The Fathers present informed me that some mums also acted as gatekeepers and only allowed contact when it suited their social arrangements. Some even used reduced contact as punishment if they that didn’t contribute financially to the upkeep of their offspring.


Organisations such as Women’s Aid over the last 3 years have try to discredit Parental Alienation as a pseudo terminology that abusive men use as an excuse to harass estranged children and women by taking them to court under false pretences. They have now successfully lobbied Parliament to create current a Domestic Abuse Bill, which is currently at the third draft stage see below:

https://www.parliament.uk/business/committees/committees-a-z/joint-select/draft-domestic-abuse-bill/ddab-17-19/publications/


When attending Asia Effiong -Jones radio show, a predominately female panel wanted to discover why certain Fathers were not facing up to their responsibilities after relationship breakdown. I illustrated that men are still socialized into stereotypical roles of being breadwinners and receive less parental leave from work.

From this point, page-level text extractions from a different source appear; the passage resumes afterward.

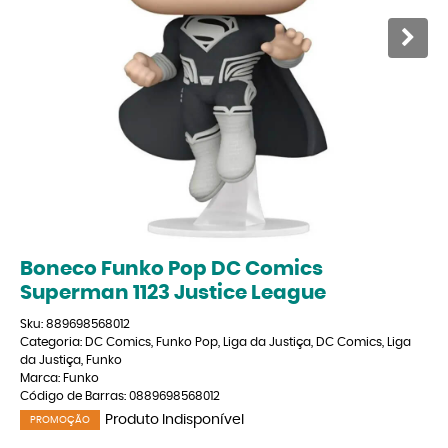
Boneco Funko Pop DC Comics
Superman 1123 Justice League
Sku:
889698568012
Categoria:
DC Comics
,
Funko Pop
,
Liga da Justiça
,
DC Comics
,
Liga
da Justiça
,
Funko
Marca:
Funko
Código de Barras:
0889698568012
Produto Indisponível
PROMOÇÃO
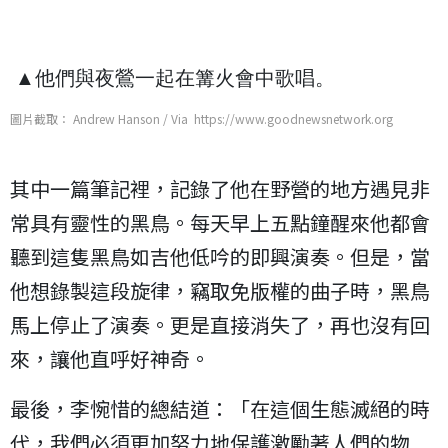
 ▲他們與夜鶯一起在篝火會中歌唱。
圖片截取： Andrew Hanson / Via https://www.goodnewsnetwork.org
其中一篇筆記裡，記錄了他在野營的地方遇見非
常具有靈性的黑鳥。每天早上五點鐘醒來他都會
聽到這隻黑鳥如吉他低吟的即興演奏。但是，當
他想錄製這段旋律，竊取免版權的曲子時，黑鳥
馬上停止了演奏。更是直接消失了，再也沒有回
來，讓他直呼好神奇。
最後，李惋惜的總結道：「在這個生態滅絕的時
代，我們必須更加努力地保護激勵著人們的物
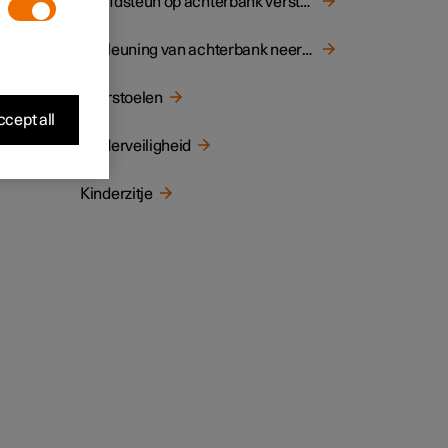
Hoofdsteun op achterbank verstellen
Rugleuning van achterbank neerklappen
Voorstoelen
cept all
Kinderveiligheid
Kinderzitje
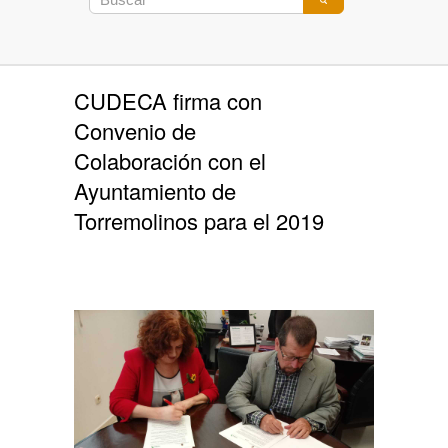
CUDECA firma con
Convenio de
Colaboración con el
Ayuntamiento de
Torremolinos para el 2019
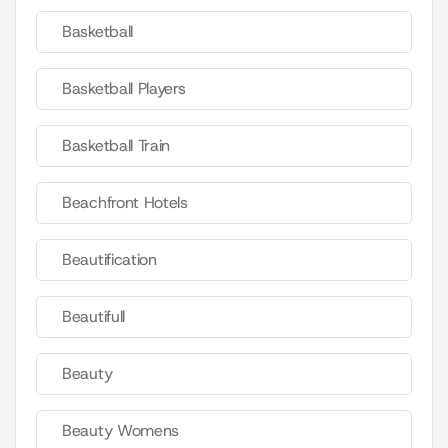
Basketball
Basketball Players
Basketball Train
Beachfront Hotels
Beautification
Beautifull
Beauty
Beauty Womens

Parental prejudice leads to men having to jump over more safeguarding checks in order to maintain their parental rights. Support for Dads, in terms of benefits and social housing were also less extensive. That society still expected Fathers to work full time once they were not the primary carers. The panel acknowledged that this was unbalanced but believed the reason for this occurring was due to the birth process and that women were more caring by nature.


I illustrated Fathers could also be primary carers and that the last National Census conducted in 2011. The report illustrated that households headed by single Fathers in the UK now stands at 400,000. The panel was shocked, as they didn’t expect the number would be so high. I then provided the panel with a study conducted by Darren Spooner, an avid parental alienation campaigner; he found that some mothers also abandoned their children after relationship breakdown. This was due to a confluence of reasons such as postnatal depression, narcissistic or sociopathic personality disorders. These psychological traits led to safeguarding issues and neglect, which played a fundamental part of why this group of men were now the primary carers.

See the recorded show below:

https://www.youtube.com/watch?v=vrt7XyxivyM


In essence Parents have so many pressures, internally and externally, combined with conflicting messages as well as the day-to-day responsibilities of child rearing. We as a society now stand in a transitional period of time where equality has become a byword, yet the reality continues to elude non-resident parents and as a consequence Fathers disproportionally.